Par Johan Rivalland.
Les définitions du terme « idéologie » abondent. Mais plutôt que de vous en apporter une ici, il convient surtout de relever qu’entre le sens initial du mot et les sous-entendus qu’il recèle désormais, la prudence s’impose.
En effet, alors que ce terme avait une signification précise au départ, se référant à la science des idées, il a très vite subi les coups de boutoir de Napoléon, se moquant des intellectuels peu au fait de la politique concrète, puis surtout de Karl Marx, qui en marquera profondément le sens péjoratif aujourd’hui dominant, la présentant comme une « illusion idéaliste ».
Le libéralisme est-il une idéologie ?
Mais c’est surtout, aujourd’hui, sur son caractère prescriptif que l’on insiste lorsque l’idéologie est évoquée. Raymond Aron opposait ainsi ceux qui prétendent vouloir « changer l’Homme », en poursuivant des utopies ou croyances illusoires toujours pleines de bonnes intentions, mais se heurtant au réel, à ceux qui se réfèrent aux faits et, à ce titre, peuvent apparaître comme des briseurs de rêves.
C’est pourquoi il considérait que le libéralisme, par essence, est anti-idéologique, car non-prescriptif.
En quoi le libéralisme n’est-il pas prescriptif ?
Le libéralisme n’a pas pour prétention de vouloir changer le monde ou de promouvoir un quelconque idéalisme. Il n’est pas là pour fantasmer la réalité, changer l’Homme ou faire rêver.
C’est pourquoi certains préfèrent parler de doctrine, d’autres de philosophie, ou encore d’humanisme (ou les trois à la fois). En ce sens, le libéralisme est avant tout une conception de l’être humain, basée sur des rapports de coopération volontaire, de solidarité spontanée, de respect, de tolérance. Et qui ne cherche pas à imposer ses idées, comme le font des idéologies totalitaires ou simplement étatistes, par nature.
Correspond-il à une forme d’extrémisme ?
Comme le nom l’indique, le libéralisme vise avant tout à défendre les libertés individuelles. Ce qui passe par l’importance accordée au droit (nous y reviendrons), à la défense de la propriété (nous aurons certainement également l’occasion d’y revenir ; pas facile de ne pas déborder sur les prochains volets de cette série, ni de faire court) et implique de concevoir les libertés politiques et économiques comme un tout (idem).
Il ne s’agit donc pas d’un extrémisme, loin de là et bien au contraire. Plutôt de principes visant à garantir les libertés fondamentales, fragiles par nature.

### Documents fournis
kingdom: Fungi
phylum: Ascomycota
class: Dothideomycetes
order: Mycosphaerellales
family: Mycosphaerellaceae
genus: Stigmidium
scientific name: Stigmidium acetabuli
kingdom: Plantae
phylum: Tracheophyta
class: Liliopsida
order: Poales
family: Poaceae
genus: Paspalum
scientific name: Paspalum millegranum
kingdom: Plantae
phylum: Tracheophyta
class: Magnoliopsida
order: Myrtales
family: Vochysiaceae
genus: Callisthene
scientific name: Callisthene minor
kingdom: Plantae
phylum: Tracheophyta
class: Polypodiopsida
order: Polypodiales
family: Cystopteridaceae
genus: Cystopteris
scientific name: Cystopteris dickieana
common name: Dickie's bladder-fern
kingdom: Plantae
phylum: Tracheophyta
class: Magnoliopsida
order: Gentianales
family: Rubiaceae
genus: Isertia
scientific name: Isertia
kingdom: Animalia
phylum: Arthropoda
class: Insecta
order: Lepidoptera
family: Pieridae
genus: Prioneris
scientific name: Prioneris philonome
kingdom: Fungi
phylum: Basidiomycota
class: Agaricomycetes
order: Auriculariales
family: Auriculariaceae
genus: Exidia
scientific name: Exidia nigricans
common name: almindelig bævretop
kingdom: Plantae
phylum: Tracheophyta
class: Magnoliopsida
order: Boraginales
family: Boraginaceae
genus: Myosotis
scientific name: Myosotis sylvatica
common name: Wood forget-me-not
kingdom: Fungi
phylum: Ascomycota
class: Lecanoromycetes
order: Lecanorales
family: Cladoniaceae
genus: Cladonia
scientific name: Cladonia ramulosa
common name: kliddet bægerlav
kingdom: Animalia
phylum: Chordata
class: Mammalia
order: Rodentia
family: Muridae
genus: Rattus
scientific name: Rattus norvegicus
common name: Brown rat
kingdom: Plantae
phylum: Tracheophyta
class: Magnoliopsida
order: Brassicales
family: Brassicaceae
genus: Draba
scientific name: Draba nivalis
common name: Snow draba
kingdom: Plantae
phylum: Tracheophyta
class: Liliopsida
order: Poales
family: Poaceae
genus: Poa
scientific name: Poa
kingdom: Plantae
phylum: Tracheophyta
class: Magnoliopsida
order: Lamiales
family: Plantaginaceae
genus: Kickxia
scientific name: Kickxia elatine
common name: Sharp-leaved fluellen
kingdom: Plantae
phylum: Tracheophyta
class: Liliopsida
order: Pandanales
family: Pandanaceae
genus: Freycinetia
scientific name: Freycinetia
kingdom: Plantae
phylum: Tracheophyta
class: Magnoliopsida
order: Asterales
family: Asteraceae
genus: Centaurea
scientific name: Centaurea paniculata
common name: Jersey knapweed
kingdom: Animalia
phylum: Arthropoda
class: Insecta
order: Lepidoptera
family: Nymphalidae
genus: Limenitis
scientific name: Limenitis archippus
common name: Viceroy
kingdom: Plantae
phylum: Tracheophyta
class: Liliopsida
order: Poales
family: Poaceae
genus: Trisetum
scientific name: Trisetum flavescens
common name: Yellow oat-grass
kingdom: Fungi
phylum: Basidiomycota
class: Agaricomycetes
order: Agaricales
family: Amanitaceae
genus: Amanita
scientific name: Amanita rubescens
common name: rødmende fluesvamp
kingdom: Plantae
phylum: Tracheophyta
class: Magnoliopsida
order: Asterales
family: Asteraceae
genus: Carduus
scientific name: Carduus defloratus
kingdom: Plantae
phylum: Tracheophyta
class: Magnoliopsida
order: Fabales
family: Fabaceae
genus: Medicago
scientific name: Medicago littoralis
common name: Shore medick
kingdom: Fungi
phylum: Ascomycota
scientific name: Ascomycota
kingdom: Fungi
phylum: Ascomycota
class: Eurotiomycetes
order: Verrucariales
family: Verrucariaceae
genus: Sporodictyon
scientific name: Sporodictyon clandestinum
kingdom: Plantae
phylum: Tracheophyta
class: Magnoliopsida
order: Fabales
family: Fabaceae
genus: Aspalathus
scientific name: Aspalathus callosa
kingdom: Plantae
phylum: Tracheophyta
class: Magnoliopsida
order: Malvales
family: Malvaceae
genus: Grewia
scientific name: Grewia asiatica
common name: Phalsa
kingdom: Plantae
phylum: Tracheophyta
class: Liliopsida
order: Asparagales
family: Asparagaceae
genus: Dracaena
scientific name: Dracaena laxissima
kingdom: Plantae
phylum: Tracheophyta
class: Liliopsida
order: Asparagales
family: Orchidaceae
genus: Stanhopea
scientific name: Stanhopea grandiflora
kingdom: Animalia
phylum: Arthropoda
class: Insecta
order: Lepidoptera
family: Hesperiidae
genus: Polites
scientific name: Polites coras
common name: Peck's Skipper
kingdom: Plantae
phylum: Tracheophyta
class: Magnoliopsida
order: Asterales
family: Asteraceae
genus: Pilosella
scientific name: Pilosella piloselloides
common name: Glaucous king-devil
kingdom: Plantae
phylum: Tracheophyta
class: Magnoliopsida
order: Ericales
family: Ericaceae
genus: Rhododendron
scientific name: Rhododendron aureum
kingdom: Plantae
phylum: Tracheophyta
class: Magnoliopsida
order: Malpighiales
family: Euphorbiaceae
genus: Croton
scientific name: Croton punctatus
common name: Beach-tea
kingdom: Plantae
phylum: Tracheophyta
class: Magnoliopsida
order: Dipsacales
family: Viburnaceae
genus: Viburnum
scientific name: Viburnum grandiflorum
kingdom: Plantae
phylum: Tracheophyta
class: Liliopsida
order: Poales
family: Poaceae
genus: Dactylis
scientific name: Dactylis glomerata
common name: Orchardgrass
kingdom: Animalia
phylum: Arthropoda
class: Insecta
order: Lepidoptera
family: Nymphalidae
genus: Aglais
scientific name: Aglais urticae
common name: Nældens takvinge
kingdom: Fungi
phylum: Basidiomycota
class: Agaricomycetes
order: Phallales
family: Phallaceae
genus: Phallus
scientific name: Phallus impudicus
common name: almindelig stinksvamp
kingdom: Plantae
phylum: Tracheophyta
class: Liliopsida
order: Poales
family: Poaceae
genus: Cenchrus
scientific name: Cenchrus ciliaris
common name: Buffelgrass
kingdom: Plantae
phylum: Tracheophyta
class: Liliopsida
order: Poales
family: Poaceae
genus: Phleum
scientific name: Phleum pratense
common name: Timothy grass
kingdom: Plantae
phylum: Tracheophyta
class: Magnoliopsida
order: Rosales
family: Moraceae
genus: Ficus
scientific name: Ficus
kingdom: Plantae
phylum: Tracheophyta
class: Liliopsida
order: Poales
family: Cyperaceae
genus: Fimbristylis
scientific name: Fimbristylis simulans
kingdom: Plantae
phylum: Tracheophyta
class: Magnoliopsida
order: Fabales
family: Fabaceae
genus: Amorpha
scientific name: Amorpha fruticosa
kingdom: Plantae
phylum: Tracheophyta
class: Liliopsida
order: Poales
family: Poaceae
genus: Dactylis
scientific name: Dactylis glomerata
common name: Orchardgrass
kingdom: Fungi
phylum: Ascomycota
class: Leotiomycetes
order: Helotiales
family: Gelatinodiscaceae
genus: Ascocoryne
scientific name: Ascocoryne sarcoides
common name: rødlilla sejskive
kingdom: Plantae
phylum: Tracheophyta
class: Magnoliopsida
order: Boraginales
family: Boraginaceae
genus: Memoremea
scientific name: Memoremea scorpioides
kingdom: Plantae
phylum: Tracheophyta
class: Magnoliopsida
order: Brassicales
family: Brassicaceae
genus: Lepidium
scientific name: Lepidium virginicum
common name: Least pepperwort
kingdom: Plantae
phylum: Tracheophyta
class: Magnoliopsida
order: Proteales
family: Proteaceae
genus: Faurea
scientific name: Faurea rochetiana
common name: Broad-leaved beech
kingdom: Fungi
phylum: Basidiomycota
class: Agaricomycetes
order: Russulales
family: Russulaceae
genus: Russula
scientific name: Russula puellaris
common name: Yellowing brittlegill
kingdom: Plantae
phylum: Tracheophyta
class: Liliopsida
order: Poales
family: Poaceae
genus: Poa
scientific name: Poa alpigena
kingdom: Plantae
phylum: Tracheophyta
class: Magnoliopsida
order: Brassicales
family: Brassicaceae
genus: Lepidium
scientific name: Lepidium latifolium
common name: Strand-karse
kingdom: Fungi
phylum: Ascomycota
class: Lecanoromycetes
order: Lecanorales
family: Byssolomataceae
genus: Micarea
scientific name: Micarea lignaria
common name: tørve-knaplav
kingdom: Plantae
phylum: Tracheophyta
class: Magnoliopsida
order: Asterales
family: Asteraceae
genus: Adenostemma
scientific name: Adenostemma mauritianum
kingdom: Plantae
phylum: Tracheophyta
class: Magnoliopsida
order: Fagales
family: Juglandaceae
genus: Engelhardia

### Défis
• a. Dites si chacune des affirmations suivantes concorde avec le texte sur le libéralisme et l'idéologie, en répondant par oui ou par non et en citant les mots décisifs de ce texte. (i) Napoléon se moquait des intellectuels peu au fait de la politique concrète. (ii) Raymond Aron voyait dans le libéralisme une idéologie prescriptive. (iii) Le libéralisme y est présenté comme une forme d'extrémisme.
• b. Reprenez la rédaction du texte sur le libéralisme et l'idéologie à la suite de sa dernière phrase.

### Corrigé de l'exercice
• a.
(i) Oui : « se moquant des intellectuels peu au fait de la politique concrète ».
(ii) Non : « il considérait que le libéralisme, par essence, est anti-idéologique, car non-prescriptif ».
(iii) Non : « Il ne s’agit donc pas d’un extrémisme, loin de là et bien au contraire ».

• b.
Quelles sont ses prétentions ?
Contrairement à l’État-providence qui a quasiment comme prétention de prendre totalement en charge les individus de leur naissance à leur mort, de manière que l’on peut croire bienveillante, le libéralisme entend au contraire leur faire confiance et s’appuyer sur leur capacité d’initiative pour développer une société où vivre en harmonie, tout en se sentant responsable. Ce qui n’exclut pas, d’ailleurs, de venir en aide aux plus démunis, contrairement à ce que certains souhaitent laisser penser.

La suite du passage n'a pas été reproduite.